GObject and inheritance

I was doing some serious software on Glib. And I realized that there's some topics I don't really understand. IRC also didn't help so...

When we are doing inheritance, we can have two clases. The first one A inherits from GObject directly, B inherits from A. Then I came to this:

https://developer.gnome.org/gobject/stable/chapter-gobject.html

static void
viewer_file_constructed (GObject *obj)
{
  /* update the object state depending on constructor properties */

  /* Always chain up to the parent constructed function to complete object
   * initialisation. */
  G_OBJECT_CLASS (viewer_file_parent_class)->constructed (obj);
}

static void
viewer_file_class_init (ViewerFileClass *klass)
{
  GObjectClass *object_class = G_OBJECT_CLASS (klass);

  object_class->constructed = viewer_file_constructed;
}

But when you have this kind of arrangement. The child class does this: object_class->constructed = viewer_file_constructed; in B overriding in fact the only memory address for constructed. So it means that G_OBJECT_CLASS (viewer_file_parent_class)->constructed (obj); will call B->constructed recursively. And it's not what we want.

Maybe I don't understand but I suppose that the memory structure in B is as this:

struct _B
{
  A parent_instance;

  /* instance members */
};

The internal representation should be something like:

[   Gobject struct memory ]
[                         ]
[   Gobject variables     ]
[   A struct memory       ]
[   A variables           ] 
[                         ]
[   B struct memory       ]
[   B variables           ] 

So the GObject memory when casting in B is the shared by B and A classing. And all addresses are the same on the same i...

Is this correct? So if I want to overwrite constructed... Do I have to save the pointer that had before and then overwrite it in init with mine? So I can call the original one after I do my processing?

The same applies with the properties. Because A defines it's properties by an enum, that can go from 0 to N.

So I suppose that B properties should start at N, not 0. Otherwise the properties of A are handled by B and maybe with different data structures, and names.

Check this: https://developer.gnome.org/gobject/stable/gobject-properties.html

enum
{
  PROP_FILENAME = 1,
  PROP_ZOOM_LEVEL,
  N_PROPERTIES
};

If both clases defines a property with index 1. There will be a problem there because glib doesn't know who should handle.

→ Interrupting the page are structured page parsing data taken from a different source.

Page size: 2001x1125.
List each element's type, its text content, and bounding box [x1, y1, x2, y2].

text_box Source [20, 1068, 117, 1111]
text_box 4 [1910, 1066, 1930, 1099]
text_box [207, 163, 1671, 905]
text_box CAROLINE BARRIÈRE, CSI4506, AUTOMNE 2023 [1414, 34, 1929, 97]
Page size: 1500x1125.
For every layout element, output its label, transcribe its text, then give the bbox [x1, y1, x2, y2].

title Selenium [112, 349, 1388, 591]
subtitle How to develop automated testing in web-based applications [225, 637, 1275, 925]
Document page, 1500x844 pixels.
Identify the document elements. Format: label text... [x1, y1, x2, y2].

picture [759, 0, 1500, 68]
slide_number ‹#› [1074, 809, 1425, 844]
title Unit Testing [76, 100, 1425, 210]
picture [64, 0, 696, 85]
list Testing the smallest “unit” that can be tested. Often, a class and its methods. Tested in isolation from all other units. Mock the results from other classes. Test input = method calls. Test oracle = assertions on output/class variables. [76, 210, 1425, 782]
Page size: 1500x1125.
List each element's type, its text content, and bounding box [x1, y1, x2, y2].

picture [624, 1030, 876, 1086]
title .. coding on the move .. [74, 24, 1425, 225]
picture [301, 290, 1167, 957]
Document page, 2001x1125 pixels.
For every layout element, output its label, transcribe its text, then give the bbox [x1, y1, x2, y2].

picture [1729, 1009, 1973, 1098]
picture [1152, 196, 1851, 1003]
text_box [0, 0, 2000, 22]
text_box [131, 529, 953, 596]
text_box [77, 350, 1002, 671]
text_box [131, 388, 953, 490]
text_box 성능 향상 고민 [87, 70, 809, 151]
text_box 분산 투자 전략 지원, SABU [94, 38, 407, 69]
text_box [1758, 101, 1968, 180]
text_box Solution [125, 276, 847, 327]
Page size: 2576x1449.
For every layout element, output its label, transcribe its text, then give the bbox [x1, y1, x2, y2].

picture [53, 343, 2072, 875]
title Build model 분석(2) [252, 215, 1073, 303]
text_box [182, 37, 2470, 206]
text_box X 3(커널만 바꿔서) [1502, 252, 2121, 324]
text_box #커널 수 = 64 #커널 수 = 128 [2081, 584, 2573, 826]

I suppose the child class B will handle it but improperly because maybe B is waiting, say a PROP_DIRECTORY, but since the index is the same. Would glib able to send to right instance?

I can only thing it will work if on register glib will add some offset depending on hierarchy level. Can someone explain how this really works? I cannot find any document with desired technical detail.

Upvotes: 1

Views: 2586

Answers (1)

Philip Withnall
Philip Withnall

Reputation: 5705

The internal representation should be something like:

Not quite. There’s a different between the GObject and GObjectClass structs. There’s one GObject struct instance per object instance, but only one GObjectClass instance for the entire class.

If you have a class FooBar deriving from GObject, the FooBarClass struct will look something like:

typedef struct
{
  GObjectClass parent_class;

  /* Virtual methods for FooBar instances: */
  void (*vfunc) (FooBar *self);
} FooBarClass;

There will be an instance of FooBarClass on the heap. Since it contains the entire GObjectClass struct as its parent_class member, that means it has its own finalize, dispose, get_property, etc. virtual method pointers.

Separately in the heap, there is an instance of GObjectClass for the GObject type. It contains another set of finalize, dispose, etc. virtual method pointers.

Since FooBar derives from GObject, foo_bar_parent_class will be set to point to the GObjectClass instance. This is what allows chaining up.

So if you want to implement the constructed virtual method and chain up (you must chain up constructed), just do as the example code in the documentation you linked to does. It is correct.


The same applies with the properties. Because A defines it's properties by an enum, that can go from 0 to N.

Incorrect. When a property is registered with a class using g_object_class_install_properties(), the property indices are associated with the GObjectClass instance inside the class struct for that class. They are not associated with the stand-along GObjectClass struct for the GObject type. This is the same principle as above.

In other words, there is no global registry of property indices: it’s all done per-class. So you can (and should) start the indexing of properties from 1 for each of your classes. They will not conflict.

Note that, as stated in the documentation for g_object_class_install_properties(), the property index 0 is special, and must not be used. You must start your property indexing from 1.


As ptomato says, this is way beyond the level of detail appropriate for the documentation. You should read the source code.